Does lean rather than fat mass provide the link between birth weight, BMI, and metabolic risk? EarlyBird 23.Pediatr Diabetes. 2006 Aug; 7(4):211-4.PD
High birth weight predicts subsequent obesity, but paradoxically, a reduced risk of subsequent cardiovascular disease compared with low birth weight. This apparent paradox might be explained if high birth weight programmed a greater proportion of subsequent lean mass, which carries less cardiovascular risk than fat tissue.
The aim of this study was to test the hypothesis that the direct correlation between birth weight and subsequent body mass index (BMI) represents an association between birth weight and lean tissue, and to assess the metabolic impact of this relationship.

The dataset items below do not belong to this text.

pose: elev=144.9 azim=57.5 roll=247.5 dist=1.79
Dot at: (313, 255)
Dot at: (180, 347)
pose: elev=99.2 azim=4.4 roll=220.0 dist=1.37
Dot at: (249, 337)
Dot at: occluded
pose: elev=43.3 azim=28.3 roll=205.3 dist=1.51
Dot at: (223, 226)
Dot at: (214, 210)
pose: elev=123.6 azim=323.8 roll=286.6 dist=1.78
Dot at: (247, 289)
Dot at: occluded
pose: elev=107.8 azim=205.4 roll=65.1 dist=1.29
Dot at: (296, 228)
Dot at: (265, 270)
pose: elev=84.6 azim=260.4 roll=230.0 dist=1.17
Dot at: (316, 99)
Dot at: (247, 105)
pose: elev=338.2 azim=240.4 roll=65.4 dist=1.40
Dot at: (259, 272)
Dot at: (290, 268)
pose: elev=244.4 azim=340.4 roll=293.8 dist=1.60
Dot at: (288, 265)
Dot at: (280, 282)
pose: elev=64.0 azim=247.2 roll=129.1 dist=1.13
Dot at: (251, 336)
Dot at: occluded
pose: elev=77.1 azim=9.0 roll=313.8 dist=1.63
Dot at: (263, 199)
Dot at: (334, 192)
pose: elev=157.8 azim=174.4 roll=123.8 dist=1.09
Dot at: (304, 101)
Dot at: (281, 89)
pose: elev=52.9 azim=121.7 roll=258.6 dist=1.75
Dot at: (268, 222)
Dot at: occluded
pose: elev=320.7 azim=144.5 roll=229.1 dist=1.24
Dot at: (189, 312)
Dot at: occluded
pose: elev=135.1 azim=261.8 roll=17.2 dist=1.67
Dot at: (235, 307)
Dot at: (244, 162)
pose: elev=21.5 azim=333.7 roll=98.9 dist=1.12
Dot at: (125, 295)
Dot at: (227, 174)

A total of 234 healthy prepubertal children (133 boys, 101 girls, mean age 5.9 yr +/- 0.3 standard deviation) were studied. Birth weights were obtained from maternity records. Lean mass was measured by bioelectrical impedance. Anthropometric measures included height, weight (BMI), waist circumference, and subcutaneous fat mass (FM). Insulin resistance was assessed by the homeostasis model method. Metabolic correlates of insulin resistance included total and high-density lipoprotein cholesterol, triglycerides, and sex-hormone-binding globulin.
Birth weight correlated significantly with lean mass in boys (r = 0.41, p < 0.001) and girls (r = 0.27, p < 0.01). Adjusting for BMI did not improve the correlation further. After adjustment for FM, lean mass correlated inversely with triglycerides in boys only (r = -0.41, p < 0.01). Birth weight correlated inversely with triglycerides in boys (r = -0.18, p < 0.05); after adjustment for lean mass, this correlation was not significant.
In boys, the relationships between birth weight, triglycerides, and lean mass are consistent with the hypothesis. Overall, our findings provide limited evidence in support of the argument that higher birth weight predicts lower metabolic risk because it marks programming of more lean mass.